**PASSAGE GIVEN**
-- start --

John "Needles" Bentley (March 8, 1895 – October 24, 1969) was a professional baseball player.  He was a left-handed pitcher over parts of nine seasons (1913–1916, 1923–1927) with the Washington Senators, New York Giants and Philadelphia Phillies.  For his career, he compiled a 46–33 record in 138 appearances, with a 4.01 ERA (earned run average) and 259 strikeouts.  Bentley was a member of the Giants' pennant-winning teams in 1923 and 1924.  He was 1–3 with a 4.94 ERA and 11 strikeouts in World Series play.

He was a good hitting pitcher in his major league career. In nine seasons, he compiled a .291 average (170-584) with 7 home runs and 71 RBI. In 1923 Bentley batted .427 (38-89) for the New York Giants. In the 1923 and 1924 World Series, he hit .417 (5-12) with one home run and 2 RBI. He would be the last pitcher to pinch-hit in the World Series until Zach Greinke, who pinch-hit in the 2021 World Series. He also played 59 games at first base and 3 games in right field in the majors.

In 1922, Bentley pitched for the minor league Baltimore Orioles in the International League,  going 13–2 with a 1.73 ERA before he was called up again to the Big Leagues by the New York Giants.

-- end --

**DATA SHOWN**

-- start --

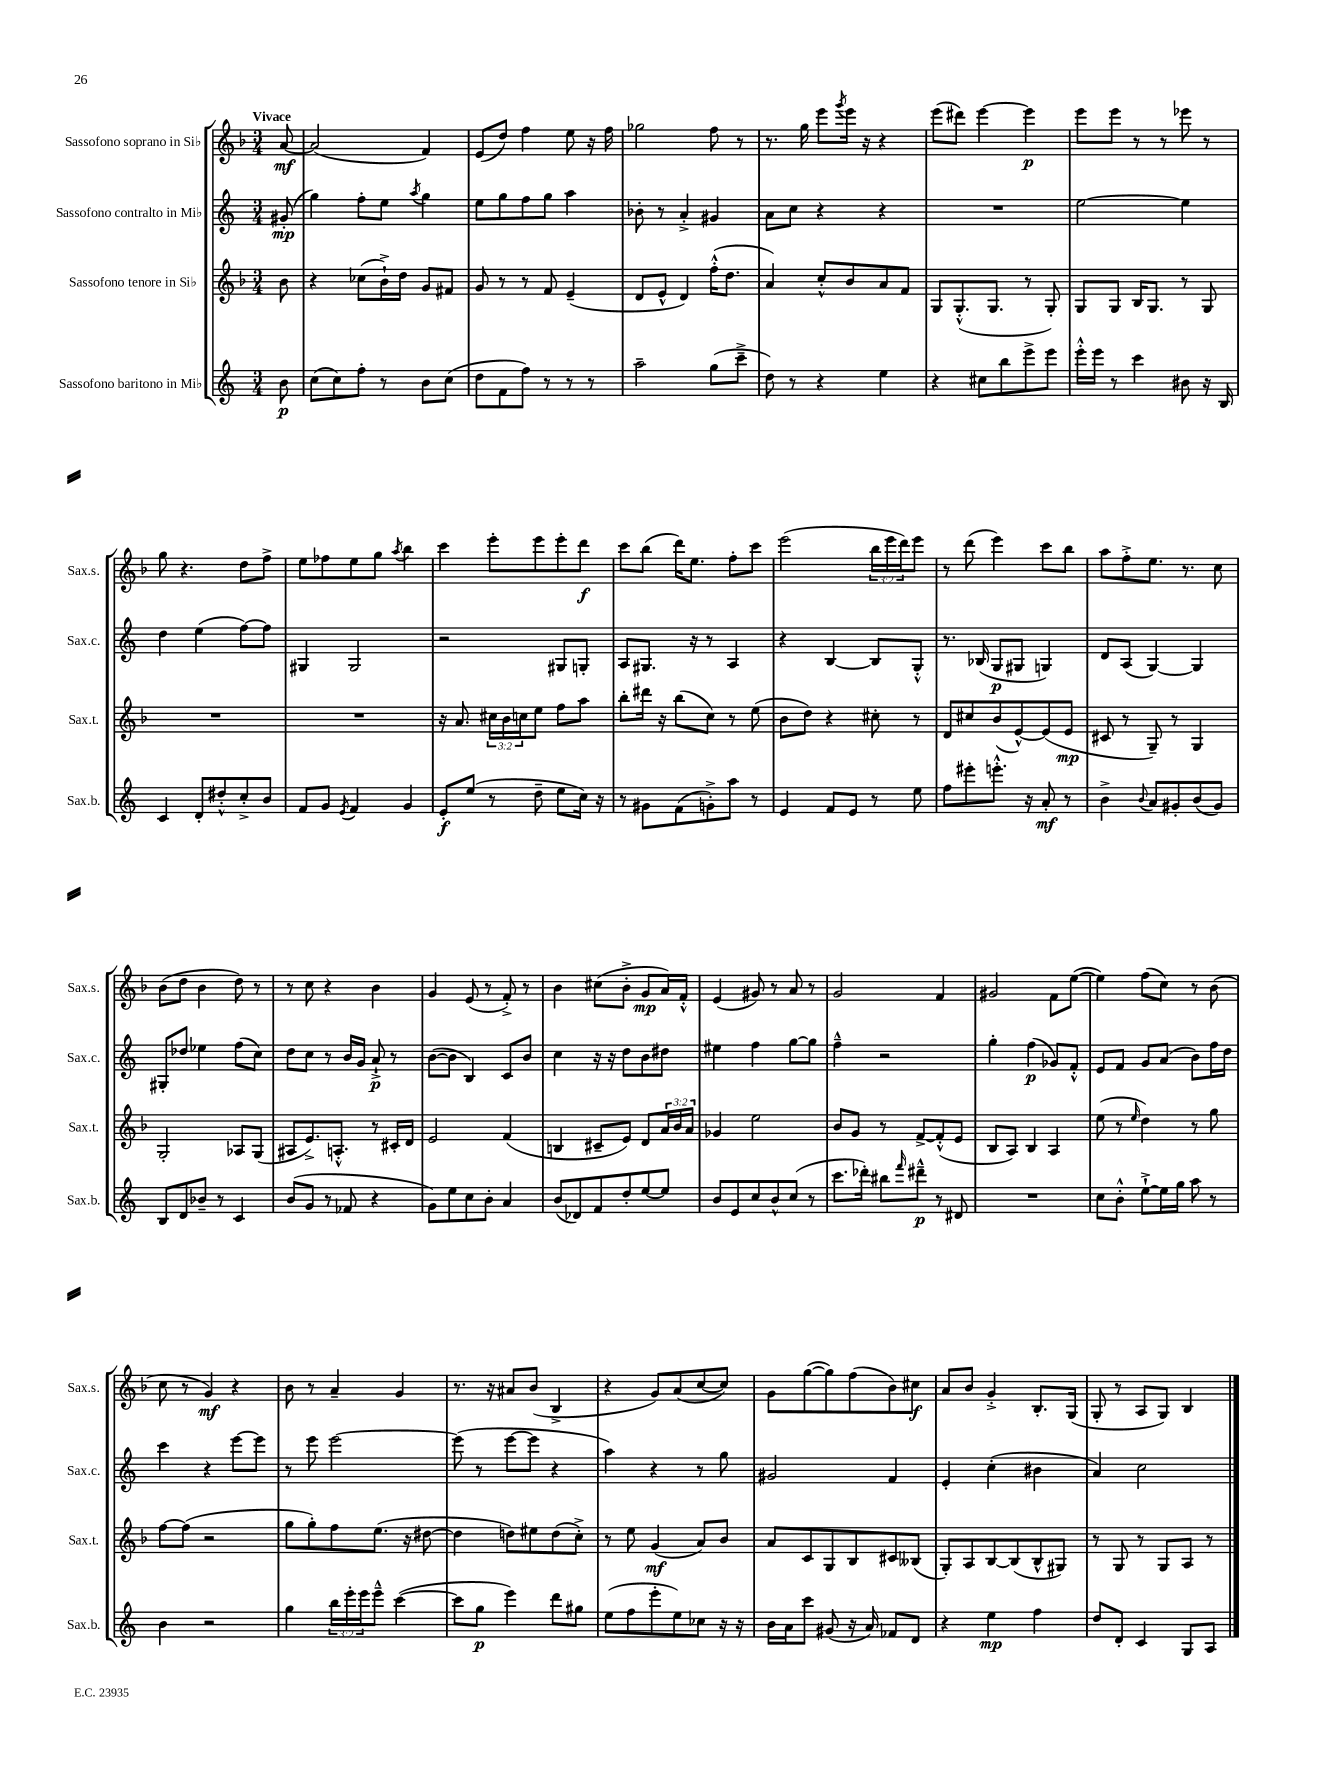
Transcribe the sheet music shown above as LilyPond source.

<<
\new StaffGroup <<
\new Staff = "s0" \with { instrumentName = "Sassofono soprano in Sib" shortInstrumentName = "Sax.s." } {
    \clef treble \key f \major \numericTimeSignature \time 3/4 \override Staff.TupletNumber.text = #tuplet-number::calc-fraction-text \partial 8 \tempo "Vivace"
    a'8~\mf |
    a'2( f'4) |
    e'8( d''8) f''4 e''8 r16 f''16 |
    ges''2 f''8 r8 |
    r8. g''16 e'''8 \acciaccatura { g'''8 } e'''16 r16 r4 |
    e'''8( dis'''8) e'''4~ e'''4\p |
    e'''8 e'''8 r8 r8 ees'''8 r8 |
    g''8 r4. d''8 f''8-> |
    e''8 fes''8 e''8 g''8 \acciaccatura { a''8 } bes''4 |
    c'''4 e'''8-. e'''8 e'''8-. d'''8\f |
    c'''8 bes''8( d'''16) e''8. f''8-. c'''8 |
    e'''2( \tuplet 3/2 { bes''16 e'''16 d'''16) } e'''8 |
    r8 d'''8( e'''4) c'''8 bes''8 |
    a''8 f''8-.-> e''8. r8. c''8 |
    bes'8( d''8 bes'4 d''8) r8 |
    r8 c''8 r4 bes'4 |
    g'4 e'8( r8 f'8-.->) r8 |
    bes'4 cis''8( bes'8-.-> g'8\mp a'16) f'16-.-^ |
    e'4( gis'8) r8 a'8 r8 |
    g'2 f'4 |
    gis'2 f'8 e''8~( |
    e''4) f''8( c''8) r8 bes'8( |
    c''8 r8 g'4\mf) r4 |
    bes'8 r8 a'4-- g'4 |
    r8. r16 ais'8 bes'8( bes4-> |
    r4 g'8) a'8( c''8~ c''8) |
    g'8 g''8~( g''8) f''8( bes'8) cis''8\f |
    a'8 bes'8 g'4-.-> bes8.-. g16( |
    g8-. r8 a8 g8) bes4 \bar "|." |
}
\new Staff = "s1" \with { instrumentName = "Sassofono contralto in Mib" shortInstrumentName = "Sax.c." } {
    \clef treble \key c \major \numericTimeSignature \time 3/4 \partial 8
    gis'8-.\mp( |
    g''4) f''8-. e''8 \acciaccatura { a''8 } g''4 |
    e''8 g''8 f''8 g''8 a''4 |
    bes'8-. r8 a'4-.-> gis'4 |
    a'8 c''8 r4 r4 |
    R2. |
    e''2~ e''4 |
    d''4 e''4( f''8~) f''8 |
    gis4 gis2 |
    r2 gis8 g8-. |
    a8 gis8. r16 r8 a4 |
    r4 b4~ b8 g8-.-^ |
    r8. bes16( g8\p gis8 g4) |
    d'8 a8( g4~) g4 |
    gis8-. des''8 ees''4 f''8( c''8) |
    d''8 c''8 r8 b'16 g'16 a'8-!->\p r8 |
    b'8~( b'8 b4) c'8 b'8 |
    c''4 r16 r16 d''8 b'8 dis''8 |
    eis''4 f''4 g''8~ g''8 |
    f''4---^ r2 |
    g''4-. f''4\p( ges'8) f'8-.-^ |
    e'8 f'8 g'8 a'8( b'8) f''16 d''16 |
    c'''4 r4 e'''8~ e'''8 |
    r8 e'''8 e'''2~ |
    e'''8( r8 e'''8~ e'''8 r4 |
    a''4) r4 r8 g''8 |
    gis'2 f'4 |
    e'4-. c''4-.( bis'4 |
    a'4) c''2 \bar "|." |
}
\new Staff = "s2" \with { instrumentName = "Sassofono tenore in Sib" shortInstrumentName = "Sax.t." } {
    \clef treble \key f \major \numericTimeSignature \time 3/4 \override Staff.TupletNumber.text = #tuplet-number::calc-fraction-text \partial 8
    bes'8 |
    r4 ces''8( bes'16-!->) d''16 g'8 fis'8 |
    g'8 r8 r8 f'8 e'4--( |
    d'8 e'8-^ d'4) f''16-.-^( d''8. |
    a'4) c''8-.-^ bes'8 a'8 f'8 |
    g8 g8.-.-^( g8. r8 g8-.) |
    g8 g8 bes16 g8. r8 g8 |
    R2. |
    R2. |
    r16 a'8. \tuplet 3/2 { cis''16 bes'16 c''16 } e''8 f''8 a''8 |
    bes''8-. dis'''16 r16 bes''8( c''8) r8 e''8( |
    bes'8 d''8) r4 cis''8-. r8 |
    d'8 cis''8 bes'8( e'8~-^) e'8( e'8\mp |
    cis'8 r8 g8--) r8 g4 |
    g2-. aes8 g8( |
    ais8 e'8.->) a8.-.-^ r8 cis'16-. d'16 |
    e'2 f'4( |
    b4 cis'8-- e'8) d'8 \tuplet 3/2 { a'16 bes'16 a'16 } |
    ges'4 e''2 |
    bes'8 g'8 r8 f'8~-> f'8-.-^( e'8 |
    bes8 a8) bes4 a4 |
    e''8( r8 \grace { e''16 } d''4) r8 g''8 |
    f''8~ f''8( r2 |
    g''8 g''8-.) f''8 e''8.( r16 dis''8~ |
    dis''4 d''8) eis''8 d''8( c''8-.->) |
    r8 e''8 g'4\mf( a'8) bes'8 |
    a'8 c'8 g8 bes8 cis'8 beses8( |
    g8-.) a8 bes8~ bes8( bes8-^ gis8) |
    r8 g8 r8 g8 a8 r8 \bar "|." |
}
\new Staff = "s3" \with { instrumentName = "Sassofono baritono in Mib" shortInstrumentName = "Sax.b." } {
    \clef treble \key c \major \numericTimeSignature \time 3/4 \override Staff.TupletNumber.text = #tuplet-number::calc-fraction-text \partial 8
    b'8\p |
    c''8( c''8) f''8-. r8 b'8 c''8( |
    d''8 f'8 f''8) r8 r8 r8 |
    a''2-- g''8( c'''8---> |
    d''8) r8 r4 e''4 |
    r4 cis''8 b''8 e'''8-> e'''8 |
    e'''16-.-^ e'''16 r8 c'''4 bis'8 r16 b16 |
    c'4 d'8-. dis''8-.-^ c''8-.-> b'8 |
    f'8 g'8 \acciaccatura { e'8 } f'4 g'4 |
    e'8-.\f e''8( r8 d''8-- e''8 c''16) r16 |
    r8 gis'8 f'8( g'8-.->) a''8 r8 |
    e'4 f'8 e'8 r8 e''8 |
    f''8 eis'''8-. e'''8.-.-^ r16 a'8-.\mf r8 |
    b'4-> \appoggiatura { b'8 } a'8 gis'8-. b'8( gis'8) |
    b8 d'8 bes'8-- r8 c'4 |
    b'8( g'8 r8 fes'8 r4 |
    g'8) e''8 c''8 b'8-. a'4 |
    b'8( des'8) f'8 d''8-. e''8~ e''8 |
    b'8 e'8 c''8 b'8-^ c''8( r8 |
    c'''8. des'''16-.) bis''8 \grace { f'''16 } dis'''8---^\p r8 dis'8 |
    R2. |
    c''8 b'8-.-^ e''8~-!-> e''16 g''16 a''8 r8 |
    b'4 r2 |
    g''4 \tuplet 3/2 { b''16 e'''16-. e'''16 } e'''8---^ c'''4~( |
    c'''8 g''8\p e'''4) d'''8 gis''8 |
    e''8( f''8 e'''8-. e''8) ces''8 r16 r16 |
    b'16 a'16 c'''8 gis'8( r16 a'16) fes'8 d'8 |
    r4 e''4\mp f''4 |
    d''8 d'8-. c'4 g8 a8 \bar "|." |
}
>>
>>
\layout { \context { \Score \remove "Bar_number_engraver" } }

-- end --

**WORK INSTRUCTIONS**
(a) Reproduce the passage on John Bentley, from "He was a good" down to "by the New York Giants.".
(b) Carry on the passage on John Bentley, starting after its last sentence.

**ANSWERS FOR THE TASKS**
(a)
He was a good hitting pitcher in his major league career. In nine seasons, he compiled a .291 average (170-584) with 7 home runs and 71 RBI. In 1923 Bentley batted .427 (38-89) for the New York Giants. In the 1923 and 1924 World Series, he hit .417 (5-12) with one home run and 2 RBI. He would be the last pitcher to pinch-hit in the World Series until Zach Greinke, who pinch-hit in the 2021 World Series. He also played 59 games at first base and 3 games in right field in the majors.

In 1922, Bentley pitched for the minor league Baltimore Orioles in the International League,  going 13–2 with a 1.73 ERA before he was called up again to the Big Leagues by the New York Giants.

(b)
He was born in Sandy Spring, Maryland, and later died in Olney, Maryland, at the age of 74.

Bentley was drafted into the military in July 1917. It was thought that he would claim exemption from military service as a conscientious objector due to his religious faith, yet he chose to enlist in the army and serve his country in World War I. In March 1918, Bentley was stationed at Fort Meade, Maryland. Shortly thereafter, he was deployed to France with the 313th Infantry. He documented his experiences through letters sent home throughout his 19 months of service.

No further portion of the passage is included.